> Task instructions: Copy out the entries that follow, exactly as written.

Records excerpted from a collection:
______
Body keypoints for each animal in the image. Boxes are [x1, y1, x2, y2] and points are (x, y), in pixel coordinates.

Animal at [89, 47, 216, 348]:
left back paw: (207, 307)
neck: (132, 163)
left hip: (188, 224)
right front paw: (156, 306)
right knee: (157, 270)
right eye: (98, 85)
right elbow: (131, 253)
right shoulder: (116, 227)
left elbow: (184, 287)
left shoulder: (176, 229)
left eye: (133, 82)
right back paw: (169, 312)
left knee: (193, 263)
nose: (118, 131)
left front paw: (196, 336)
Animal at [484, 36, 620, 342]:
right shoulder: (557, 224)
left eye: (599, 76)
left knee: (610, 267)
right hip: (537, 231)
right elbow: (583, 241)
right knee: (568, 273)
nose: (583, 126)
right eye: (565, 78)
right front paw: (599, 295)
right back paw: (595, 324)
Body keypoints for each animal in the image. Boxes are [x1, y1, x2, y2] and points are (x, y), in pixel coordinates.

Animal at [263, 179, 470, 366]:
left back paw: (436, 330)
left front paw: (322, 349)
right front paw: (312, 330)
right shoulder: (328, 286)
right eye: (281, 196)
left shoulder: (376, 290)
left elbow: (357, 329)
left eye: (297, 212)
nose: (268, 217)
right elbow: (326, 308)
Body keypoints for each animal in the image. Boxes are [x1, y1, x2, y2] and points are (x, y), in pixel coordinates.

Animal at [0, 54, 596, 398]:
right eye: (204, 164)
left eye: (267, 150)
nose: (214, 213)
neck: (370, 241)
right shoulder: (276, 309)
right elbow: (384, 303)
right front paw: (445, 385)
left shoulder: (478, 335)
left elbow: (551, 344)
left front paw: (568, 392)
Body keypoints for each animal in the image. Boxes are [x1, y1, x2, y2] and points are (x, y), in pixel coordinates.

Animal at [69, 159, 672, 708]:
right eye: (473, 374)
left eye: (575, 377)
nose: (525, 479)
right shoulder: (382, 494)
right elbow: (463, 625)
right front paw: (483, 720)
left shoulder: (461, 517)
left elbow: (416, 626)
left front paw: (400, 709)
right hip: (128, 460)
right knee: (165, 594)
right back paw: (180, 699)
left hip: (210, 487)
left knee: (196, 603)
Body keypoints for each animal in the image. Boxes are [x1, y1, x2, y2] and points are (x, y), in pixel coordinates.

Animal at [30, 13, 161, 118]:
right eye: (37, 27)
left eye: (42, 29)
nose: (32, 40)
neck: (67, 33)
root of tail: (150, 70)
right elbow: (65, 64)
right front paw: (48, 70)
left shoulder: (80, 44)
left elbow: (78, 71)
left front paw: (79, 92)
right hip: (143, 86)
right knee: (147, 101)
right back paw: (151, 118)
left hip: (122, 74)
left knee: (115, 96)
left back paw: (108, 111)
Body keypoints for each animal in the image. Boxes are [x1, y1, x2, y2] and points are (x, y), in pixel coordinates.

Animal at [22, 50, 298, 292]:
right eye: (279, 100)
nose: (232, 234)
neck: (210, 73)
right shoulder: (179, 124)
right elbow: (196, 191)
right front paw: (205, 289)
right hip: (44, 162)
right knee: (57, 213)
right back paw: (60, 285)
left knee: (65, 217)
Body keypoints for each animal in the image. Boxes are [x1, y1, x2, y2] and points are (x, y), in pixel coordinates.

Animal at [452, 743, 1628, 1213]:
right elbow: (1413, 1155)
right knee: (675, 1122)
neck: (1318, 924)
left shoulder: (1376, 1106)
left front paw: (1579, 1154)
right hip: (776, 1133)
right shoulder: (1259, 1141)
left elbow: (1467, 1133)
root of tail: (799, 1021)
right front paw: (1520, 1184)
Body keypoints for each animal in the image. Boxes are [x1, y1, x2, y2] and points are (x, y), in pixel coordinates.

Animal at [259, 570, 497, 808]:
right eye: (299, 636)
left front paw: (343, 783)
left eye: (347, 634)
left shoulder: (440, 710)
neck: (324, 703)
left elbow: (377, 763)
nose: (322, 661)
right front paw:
______
> Reply:
Body keypoints for each animal in the image. Boxes are [x1, y1, x2, y2] and points are (x, y), in pixel coordinates.

Animal at [89, 47, 216, 348]:
left back paw: (207, 307)
neck: (132, 163)
left hip: (188, 224)
right front paw: (156, 306)
right knee: (157, 270)
right eye: (98, 85)
right elbow: (131, 253)
right shoulder: (116, 227)
left elbow: (184, 287)
left shoulder: (176, 229)
left eye: (133, 82)
right back paw: (169, 312)
left knee: (193, 263)
nose: (118, 131)
left front paw: (196, 336)
Animal at [484, 36, 620, 342]:
right shoulder: (557, 224)
left eye: (599, 76)
left knee: (610, 267)
right hip: (537, 231)
right elbow: (583, 241)
right knee: (568, 273)
nose: (583, 126)
right eye: (565, 78)
right front paw: (599, 295)
right back paw: (595, 324)
Body keypoints for each animal in the image. Boxes are [x1, y1, x2, y2] and points are (x, y), in pixel coordinates.

Animal at [263, 179, 470, 366]:
left back paw: (436, 330)
left front paw: (322, 349)
right front paw: (312, 330)
right shoulder: (328, 286)
right eye: (281, 196)
left shoulder: (376, 290)
left elbow: (357, 329)
left eye: (297, 212)
nose: (268, 217)
right elbow: (326, 308)
Body keypoints for each animal in the image. Boxes are [x1, y1, x2, y2] and points are (x, y), in pixel coordinates.

Animal at [0, 54, 596, 398]:
right eye: (204, 164)
left eye: (267, 150)
nose: (214, 213)
neck: (370, 241)
right shoulder: (276, 309)
right elbow: (384, 303)
right front paw: (445, 385)
left shoulder: (478, 335)
left elbow: (551, 344)
left front paw: (568, 392)
Body keypoints for each animal in the image. Boxes are [x1, y1, x2, y2] and points are (x, y), in pixel coordinates.

Animal at [69, 159, 672, 708]:
right eye: (473, 374)
left eye: (575, 377)
nose: (525, 479)
right shoulder: (382, 494)
right elbow: (463, 625)
right front paw: (483, 720)
left shoulder: (461, 517)
left elbow: (416, 626)
left front paw: (400, 709)
right hip: (128, 460)
right knee: (165, 594)
right back paw: (180, 699)
left hip: (210, 487)
left knee: (196, 603)
Body keypoints for each animal in the image. Boxes are [x1, y1, x2, y2] and points are (x, y), in pixel coordinates.

Animal at [30, 13, 161, 118]:
right eye: (37, 27)
left eye: (42, 29)
nose: (32, 40)
neck: (67, 33)
root of tail: (150, 70)
right elbow: (65, 64)
right front paw: (48, 70)
left shoulder: (80, 44)
left elbow: (78, 71)
left front paw: (79, 92)
right hip: (143, 86)
right knee: (147, 101)
right back paw: (151, 118)
left hip: (122, 74)
left knee: (115, 96)
left back paw: (108, 111)
Body keypoints for each animal in the image. Boxes are [x1, y1, x2, y2] and points are (x, y), in pixel coordinates.

Animal at [22, 50, 298, 292]:
right eye: (279, 100)
nose: (232, 234)
neck: (210, 73)
right shoulder: (179, 124)
right elbow: (196, 191)
right front paw: (205, 289)
right hip: (44, 162)
right knee: (57, 213)
right back paw: (60, 285)
left knee: (65, 217)
Body keypoints for each animal in the image. Boxes are [x1, y1, x2, y2] and points are (x, y), in pixel coordinates.

Animal at [452, 743, 1628, 1213]:
right elbow: (1413, 1155)
right knee: (675, 1122)
neck: (1318, 924)
left shoulder: (1376, 1106)
left front paw: (1579, 1154)
right hip: (776, 1133)
right shoulder: (1259, 1141)
left elbow: (1467, 1133)
root of tail: (799, 1021)
right front paw: (1520, 1184)
Body keypoints for each animal in the image. Boxes are [x1, y1, x2, y2] and points are (x, y), in pixel coordinates.

Animal at [259, 570, 497, 808]:
right eye: (299, 636)
left front paw: (343, 783)
left eye: (347, 634)
left shoulder: (440, 710)
neck: (324, 703)
left elbow: (377, 763)
nose: (322, 661)
right front paw:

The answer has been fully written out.